## Exercise description
From the first line to the last, repeat the records exactly and skip the pictures.

## The records
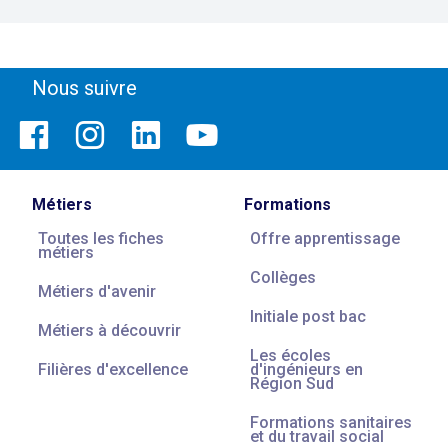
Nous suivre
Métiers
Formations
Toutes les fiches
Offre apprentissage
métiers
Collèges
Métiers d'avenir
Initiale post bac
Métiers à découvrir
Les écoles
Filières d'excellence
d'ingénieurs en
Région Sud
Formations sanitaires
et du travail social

## Response area
Nous suivre
Métiers
Formations
Toutes les fiches
Offre apprentissage
métiers
Collèges
Métiers d'avenir
Initiale post bac
Métiers à découvrir
Les écoles
Filières d'excellence
d'ingénieurs en
Région Sud
Formations sanitaires
et du travail social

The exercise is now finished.